Poulenc is remarkably supportive (dare I say reverent) in respect of Bernanos's words, projecting them with clarity and determination; they levitate from his score. But as librettos go, this one's a bit of a debate on the attainment of grace through self-subjugation, and for all the passing beauties, the strange and interesting refractions of the music, it's a bit like a boring dinner guest - there's no getting away.

So, a flawed piece but a flawless presentation. Under Paul Daniel's crisp direction, the beatific, harp-festooned score breathes but does not languish. The predominance of female voices does not pall either thanks to sharply defined individuals within the ensemble: Susan Gritton's high-spirited Sister Constance; Rita Cullis's commanding Madame Lidoine; Josephine Barstow's impassioned Mother Marie; and Joan Rodgers' tormented Blanche, her effulgent tone pushed excitingly in extremis.

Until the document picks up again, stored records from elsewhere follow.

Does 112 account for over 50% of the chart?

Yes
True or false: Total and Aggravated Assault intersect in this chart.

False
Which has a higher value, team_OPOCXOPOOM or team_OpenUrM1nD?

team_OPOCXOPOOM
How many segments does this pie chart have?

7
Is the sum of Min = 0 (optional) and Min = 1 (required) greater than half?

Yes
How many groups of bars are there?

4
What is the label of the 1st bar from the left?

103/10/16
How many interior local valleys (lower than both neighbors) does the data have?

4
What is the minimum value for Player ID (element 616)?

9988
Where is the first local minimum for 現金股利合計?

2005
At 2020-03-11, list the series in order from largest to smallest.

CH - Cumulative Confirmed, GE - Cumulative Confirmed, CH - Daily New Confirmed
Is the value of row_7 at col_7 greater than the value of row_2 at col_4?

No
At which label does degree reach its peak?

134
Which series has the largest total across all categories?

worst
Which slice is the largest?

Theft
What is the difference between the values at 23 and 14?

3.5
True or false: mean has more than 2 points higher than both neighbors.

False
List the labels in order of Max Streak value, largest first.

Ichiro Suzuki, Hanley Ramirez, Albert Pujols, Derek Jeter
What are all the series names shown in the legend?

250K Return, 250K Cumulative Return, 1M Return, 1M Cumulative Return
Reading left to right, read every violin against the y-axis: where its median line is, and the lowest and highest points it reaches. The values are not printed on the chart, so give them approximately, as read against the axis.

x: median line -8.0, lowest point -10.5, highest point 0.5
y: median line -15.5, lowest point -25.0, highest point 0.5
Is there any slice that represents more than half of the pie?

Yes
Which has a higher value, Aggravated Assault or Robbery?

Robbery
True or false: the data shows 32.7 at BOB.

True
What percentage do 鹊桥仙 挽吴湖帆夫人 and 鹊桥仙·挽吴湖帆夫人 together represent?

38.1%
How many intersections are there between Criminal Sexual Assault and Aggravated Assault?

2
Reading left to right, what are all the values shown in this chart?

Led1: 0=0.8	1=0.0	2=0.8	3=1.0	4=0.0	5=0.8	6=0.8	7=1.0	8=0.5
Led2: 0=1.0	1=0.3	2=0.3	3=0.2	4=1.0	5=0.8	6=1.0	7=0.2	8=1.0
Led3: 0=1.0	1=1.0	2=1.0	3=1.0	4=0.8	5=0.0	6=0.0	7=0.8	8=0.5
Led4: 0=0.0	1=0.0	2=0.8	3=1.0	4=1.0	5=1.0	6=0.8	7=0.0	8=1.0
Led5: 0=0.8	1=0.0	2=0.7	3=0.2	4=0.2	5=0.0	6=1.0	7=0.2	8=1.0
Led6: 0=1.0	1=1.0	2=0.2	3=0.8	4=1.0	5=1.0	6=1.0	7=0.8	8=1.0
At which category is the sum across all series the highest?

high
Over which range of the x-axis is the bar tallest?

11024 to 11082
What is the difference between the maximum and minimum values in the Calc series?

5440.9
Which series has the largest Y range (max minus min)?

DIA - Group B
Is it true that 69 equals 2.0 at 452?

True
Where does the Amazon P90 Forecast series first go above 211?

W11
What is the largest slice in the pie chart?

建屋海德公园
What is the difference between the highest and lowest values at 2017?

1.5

Which brings us to Elizabeth Vaughan, hair-raising as Madame de Croissy, the elderly Prioress who will not go quietly into this long night. Vaughan still has so much voice it's frightening. And the diction. They simply don't make them like that any more.

Her death-bed delirium is in every sense the dramatic highlight of the evening. Hers is truly the gaunt face of fear, the strident voice of defiance. And when she realises that God has become a shadow to her, your eyes scan the stage and that's all there are - shadows.